A pandemia alterou radicalmente o quotidiano das pessoas. Obrigou a declarações de estados de emergência, a restrições de direitos, liberdades e garantias, a medidas de contenção extrema, à criação em tempo record de novos medicamentos e a operações à escala global de inoculação das populações. Fechou empresas, fez evaporar trabalhos, empurrou as pessoas para dentro das quatro paredes de suas casas.
É, sem qualquer dúvida, o cenário distópico perfeito para alimentar os teóricos da conspiração, mesmo depois do processo de descredibilização que as teorias alternativas sofreram depois da Segunda Guerra Mundial.
É bom de ver que acontecimentos imprevisíveis, transtornantes e difíceis de explicar e entender são terreno fértil para explicações alternativas que imaginam uma super-conspiração. Para algumas pessoas, por razões várias que Butter bem explica, é mais fácil de acreditar na existência de um complô global para dominar o mundo, do que em vírus que se transformam numa perigosa pandemia. E é mais fácil de acreditar que poderosos malévolos estão todos em conluio nos quatro cantos do globo do que, por exemplo, na segurança de medicamentos testados e fiscalizados pelos milhares de especialistas e médicos que compõem a comunidade científica.
LEIA TAMBÉM A ENTREVISTA COM MICHAEL BUTTER:
“Só na segunda metade do século XX é que as teorias da conspiração se transferiram do centro da sociedade para as margens. Paradoxalmente, isto teve o efeito de falarmos cada vez mais nelas”
As bolhas das redes sociais, alimentadas pelos algoritmos poderosos que fazem escalar os conteúdos que geram sentimentos negativos, fazem o resto. Ajudam, com as suas poderosas câmaras de eco, a que coisas impronunciáveis em público, porque geralmente malvistas, se tornem não só pronunciáveis, como partilháveis. Junta estas pessoas em núcleos que se autoalimentam. Faz com que estes teóricos da conspiração se sintam legitimados, fortalecidos, poderosos.E amplifica estas ideias a escalas onde, de outra forma, nunca chegariam.
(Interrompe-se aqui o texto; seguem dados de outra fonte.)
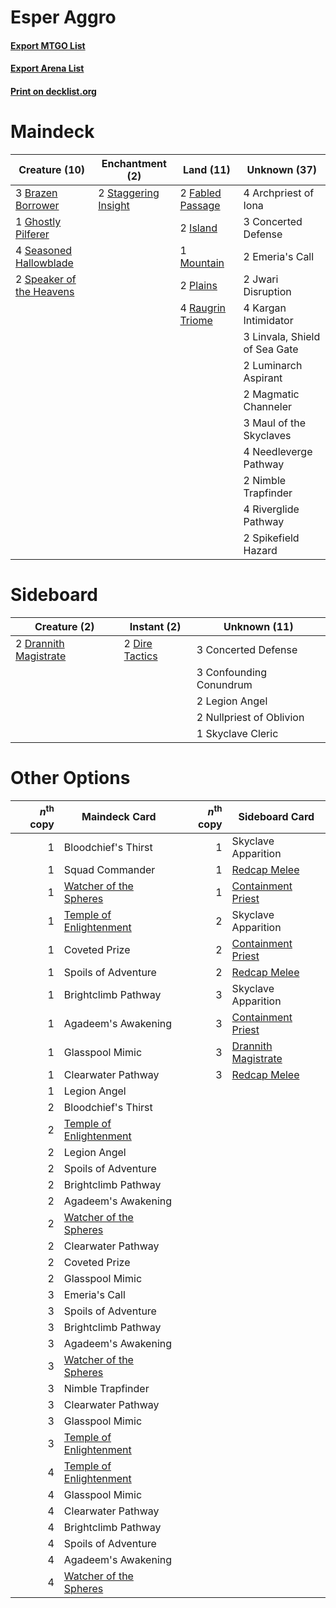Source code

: # Esper Aggro

#### [Export MTGO List](../collection/Esper%20Aggro/Esper%20Aggro.txt)
#### [Export Arena List](../collection/Esper%20Aggro/Esper%20Aggro_arena.txt)
#### [Print on decklist.org](http://decklist.org/?deckmain=4%09Archpriest%20of%20Iona%0A3%09Brazen%20Borrower%0A3%09Concerted%20Defense%0A2%09Emeria's%20Call%0A2%09Fabled%20Passage%0A1%09Ghostly%20Pilferer%0A2%09Island%0A2%09Jwari%20Disruption%0A4%09Kargan%20Intimidator%0A3%09Linvala,%20Shield%20of%20Sea%20Gate%0A2%09Luminarch%20Aspirant%0A2%09Magmatic%20Channeler%0A3%09Maul%20of%20the%20Skyclaves%0A1%09Mountain%0A4%09Needleverge%20Pathway%0A2%09Nimble%20Trapfinder%0A2%09Plains%0A4%09Raugrin%20Triome%0A4%09Riverglide%20Pathway%0A4%09Seasoned%20Hallowblade%0A2%09Speaker%20of%20the%20Heavens%0A2%09Spikefield%20Hazard%0A2%09Staggering%20Insight&deckside=3%09Concerted%20Defense%0A3%09Confounding%20Conundrum%0A2%09Dire%20Tactics%0A2%09Drannith%20Magistrate%0A2%09Legion%20Angel%0A2%09Nullpriest%20of%20Oblivion%0A1%09Skyclave%20Cleric)
# Maindeck

|                                           Creature (10)                                           |                                        Enchantment (2)                                        |                                         Land (11)                                         |        Unknown (37)         |
|---------------------------------------------------------------------------------------------------|-----------------------------------------------------------------------------------------------|-------------------------------------------------------------------------------------------|-----------------------------|
|3 [Brazen Borrower](http://gatherer.wizards.com/Pages/Card/Details.aspx?multiverseid=473001)       |2 [Staggering Insight](http://gatherer.wizards.com/Pages/Card/Details.aspx?multiverseid=476479)|2 [Fabled Passage](http://gatherer.wizards.com/Pages/Card/Details.aspx?multiverseid=473206)|4 Archpriest of Iona         |
|1 [Ghostly Pilferer](http://gatherer.wizards.com/Pages/Card/Details.aspx?multiverseid=488249)      |                                                                                               |2 [Island](http://gatherer.wizards.com/Pages/Card/Details.aspx?multiverseid=439857)        |3 Concerted Defense          |
|4 [Seasoned Hallowblade](http://gatherer.wizards.com/Pages/Card/Details.aspx?multiverseid=485357)  |                                                                                               |1 [Mountain](http://gatherer.wizards.com/Pages/Card/Details.aspx?multiverseid=439859)      |2 Emeria's Call              |
|2 [Speaker of the Heavens](http://gatherer.wizards.com/Pages/Card/Details.aspx?multiverseid=488246)|                                                                                               |2 [Plains](http://gatherer.wizards.com/Pages/Card/Details.aspx?multiverseid=439856)        |2 Jwari Disruption           |
|                                                                                                   |                                                                                               |4 [Raugrin Triome](http://gatherer.wizards.com/Pages/Card/Details.aspx?multiverseid=479771)|4 Kargan Intimidator         |
|                                                                                                   |                                                                                               |                                                                                           |3 Linvala, Shield of Sea Gate|
|                                                                                                   |                                                                                               |                                                                                           |2 Luminarch Aspirant         |
|                                                                                                   |                                                                                               |                                                                                           |2 Magmatic Channeler         |
|                                                                                                   |                                                                                               |                                                                                           |3 Maul of the Skyclaves      |
|                                                                                                   |                                                                                               |                                                                                           |4 Needleverge Pathway        |
|                                                                                                   |                                                                                               |                                                                                           |2 Nimble Trapfinder          |
|                                                                                                   |                                                                                               |                                                                                           |4 Riverglide Pathway         |
|                                                                                                   |                                                                                               |                                                                                           |2 Spikefield Hazard          |


# Sideboard

|                                          Creature (2)                                          |                                       Instant (2)                                       |      Unknown (11)      |
|------------------------------------------------------------------------------------------------|-----------------------------------------------------------------------------------------|------------------------|
|2 [Drannith Magistrate](http://gatherer.wizards.com/Pages/Card/Details.aspx?multiverseid=479531)|2 [Dire Tactics](http://gatherer.wizards.com/Pages/Card/Details.aspx?multiverseid=479703)|3 Concerted Defense     |
|                                                                                                |                                                                                         |3 Confounding Conundrum |
|                                                                                                |                                                                                         |2 Legion Angel          |
|                                                                                                |                                                                                         |2 Nullpriest of Oblivion|
|                                                                                                |                                                                                         |1 Skyclave Cleric       |


# Other Options

|*n*<sup>th</sup> copy|                                          Maindeck Card                                           |*n*<sup>th</sup> copy|                                        Sideboard Card                                        |
|--------------------:|--------------------------------------------------------------------------------------------------|--------------------:|----------------------------------------------------------------------------------------------|
|                    1|Bloodchief's Thirst                                                                               |                    1|Skyclave Apparition                                                                           |
|                    1|Squad Commander                                                                                   |                    1|[Redcap Melee](http://gatherer.wizards.com/Pages/Card/Details.aspx?multiverseid=473097)       |
|                    1|[Watcher of the Spheres](http://gatherer.wizards.com/Pages/Card/Details.aspx?multiverseid=485550) |                    1|[Containment Priest](http://gatherer.wizards.com/Pages/Card/Details.aspx?multiverseid=389470) |
|                    1|[Temple of Enlightenment](http://gatherer.wizards.com/Pages/Card/Details.aspx?multiverseid=378535)|                    2|Skyclave Apparition                                                                           |
|                    1|Coveted Prize                                                                                     |                    2|[Containment Priest](http://gatherer.wizards.com/Pages/Card/Details.aspx?multiverseid=389470) |
|                    1|Spoils of Adventure                                                                               |                    2|[Redcap Melee](http://gatherer.wizards.com/Pages/Card/Details.aspx?multiverseid=473097)       |
|                    1|Brightclimb Pathway                                                                               |                    3|Skyclave Apparition                                                                           |
|                    1|Agadeem's Awakening                                                                               |                    3|[Containment Priest](http://gatherer.wizards.com/Pages/Card/Details.aspx?multiverseid=389470) |
|                    1|Glasspool Mimic                                                                                   |                    3|[Drannith Magistrate](http://gatherer.wizards.com/Pages/Card/Details.aspx?multiverseid=479531)|
|                    1|Clearwater Pathway                                                                                |                    3|[Redcap Melee](http://gatherer.wizards.com/Pages/Card/Details.aspx?multiverseid=473097)       |
|                    1|Legion Angel                                                                                      |                     |                                                                                              |
|                    2|Bloodchief's Thirst                                                                               |                     |                                                                                              |
|                    2|[Temple of Enlightenment](http://gatherer.wizards.com/Pages/Card/Details.aspx?multiverseid=378535)|                     |                                                                                              |
|                    2|Legion Angel                                                                                      |                     |                                                                                              |
|                    2|Spoils of Adventure                                                                               |                     |                                                                                              |
|                    2|Brightclimb Pathway                                                                               |                     |                                                                                              |
|                    2|Agadeem's Awakening                                                                               |                     |                                                                                              |
|                    2|[Watcher of the Spheres](http://gatherer.wizards.com/Pages/Card/Details.aspx?multiverseid=485550) |                     |                                                                                              |
|                    2|Clearwater Pathway                                                                                |                     |                                                                                              |
|                    2|Coveted Prize                                                                                     |                     |                                                                                              |
|                    2|Glasspool Mimic                                                                                   |                     |                                                                                              |
|                    3|Emeria's Call                                                                                     |                     |                                                                                              |
|                    3|Spoils of Adventure                                                                               |                     |                                                                                              |
|                    3|Brightclimb Pathway                                                                               |                     |                                                                                              |
|                    3|Agadeem's Awakening                                                                               |                     |                                                                                              |
|                    3|[Watcher of the Spheres](http://gatherer.wizards.com/Pages/Card/Details.aspx?multiverseid=485550) |                     |                                                                                              |
|                    3|Nimble Trapfinder                                                                                 |                     |                                                                                              |
|                    3|Clearwater Pathway                                                                                |                     |                                                                                              |
|                    3|Glasspool Mimic                                                                                   |                     |                                                                                              |
|                    3|[Temple of Enlightenment](http://gatherer.wizards.com/Pages/Card/Details.aspx?multiverseid=378535)|                     |                                                                                              |
|                    4|[Temple of Enlightenment](http://gatherer.wizards.com/Pages/Card/Details.aspx?multiverseid=378535)|                     |                                                                                              |
|                    4|Glasspool Mimic                                                                                   |                     |                                                                                              |
|                    4|Clearwater Pathway                                                                                |                     |                                                                                              |
|                    4|Brightclimb Pathway                                                                               |                     |                                                                                              |
|                    4|Spoils of Adventure                                                                               |                     |                                                                                              |
|                    4|Agadeem's Awakening                                                                               |                     |                                                                                              |
|                    4|[Watcher of the Spheres](http://gatherer.wizards.com/Pages/Card/Details.aspx?multiverseid=485550) |                     |                                                                                              |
Aqui estamos, pois. Num mundo onde os médicos, os cientistas e os jornalistas viraram os alvos da raiva dos teóricos da conspiração (eu, que escrevo profusamente sobre o tema, que o diga), porque personificamos não só o sistema que muitos odeiam como os factos que contestam.
Estamos perante um imenso fenómeno que junta desierarquização do conhecimento, conspirações “de baixo” e “de cima”, a ideia de uma carneirização e instrumentalização das populações, estratégias de reverse labelling, um papel especial dos ditos desertores, uma diabolização dos média de referência, um aproveitamento político pelos movimentos e partidos antissistema, mas também uma monetização destes fenómenos por quem neles viu lucrativas oportunidades de negócio e fama. Nesta obra, Michael Butter ajuda, com bases teóricas, estudos científicos e contexto histórico, a enquadrar e compreender tudo isto.
Não conte, no final do livro, sentir-se menos assombrado com as teses e com o facto de haver tanta gente, até à sua volta, que acredita realmente nelas. Mas vai sentir-se, pelo menos, mais acompanhado neste assombro.